1.5. Need for formal repeal and law reform.-

As pointed out by the Law Commission in its earlier report, (Law Commission of India 148th report, para. 1.6) statutes, unlike human beings, do not die a natural death, excepting in respect of statutes whose life is pre-determined by the legislature at the time of their enactment. A statute, unless it is expressly enacted for a temporary period, survives until it is killed by repealing it. To this extent, the statutes enjoy immortality.

This consequence flows from the well-established proposition that long desuetude of a statute does not amount to its repeal. [Perrin v.

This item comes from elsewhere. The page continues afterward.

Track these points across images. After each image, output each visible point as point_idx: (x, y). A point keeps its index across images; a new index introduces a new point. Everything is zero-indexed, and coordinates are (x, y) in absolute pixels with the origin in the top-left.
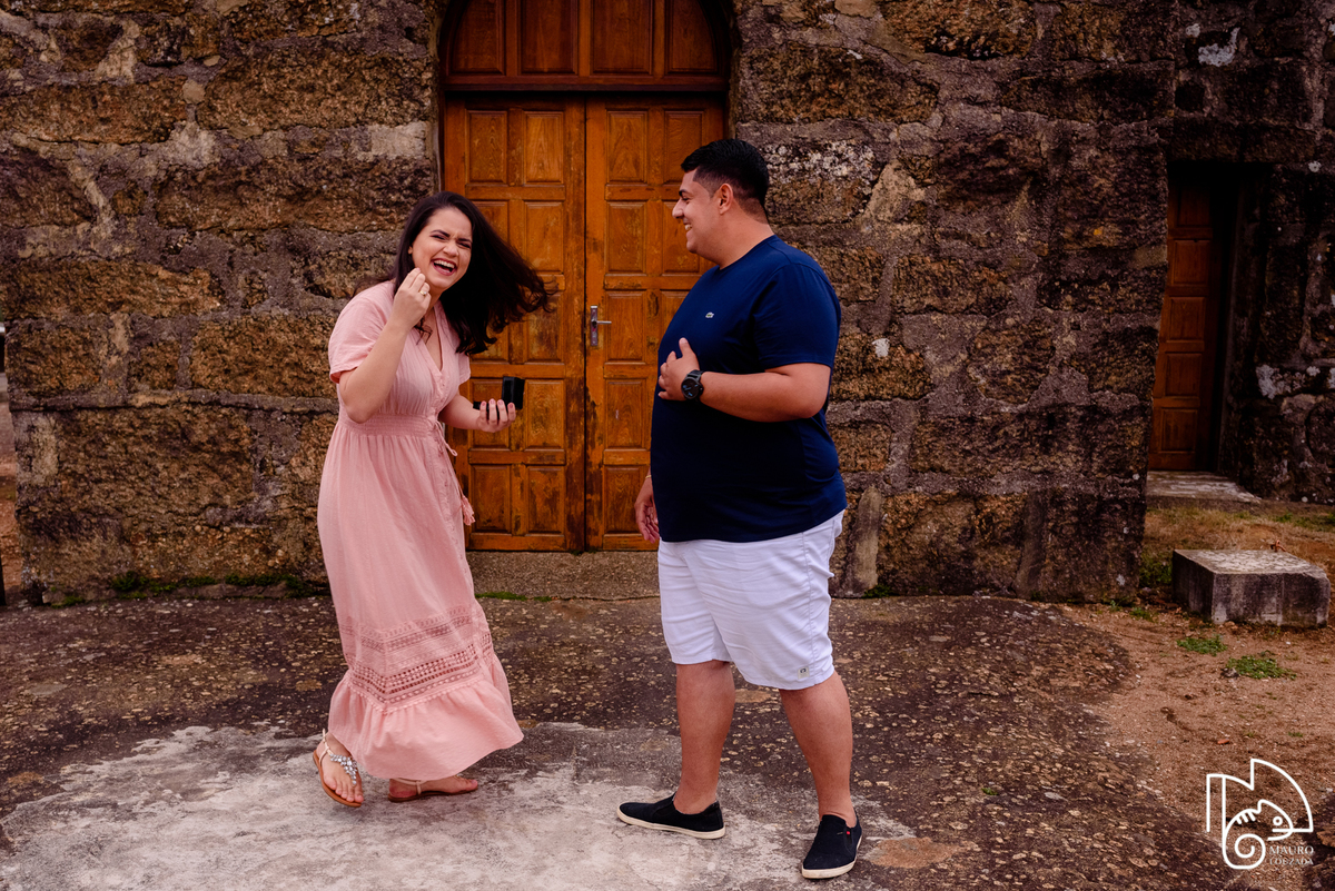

U.S. (1914) 58 L Ed 69]. Even where an earlier enactment relating to a particular subject-matter is followed by a later enactment on the subject-matter covering almost every inch of the area covered by the earlier enactment, the earlier enactment may still be held to retain its vitality because courts lean against implied repeal.

Thus neither the obsolescence of an old enactment nor the fact that its content is substantially covered by a later enactment, has the effect of robbing the old enactment of its vitality in law. That effect can be achieved only by a formal repealing Act. Besides these objectives, the Law Commission is also required to see in wider perspective laws which do not comport with the existing climate of economic liberalisation according to the changing scenario of globalisation in economic sector. Thus change in conditions on political and economic front also necessitate the considering of changes in the relevant law when it was enacted.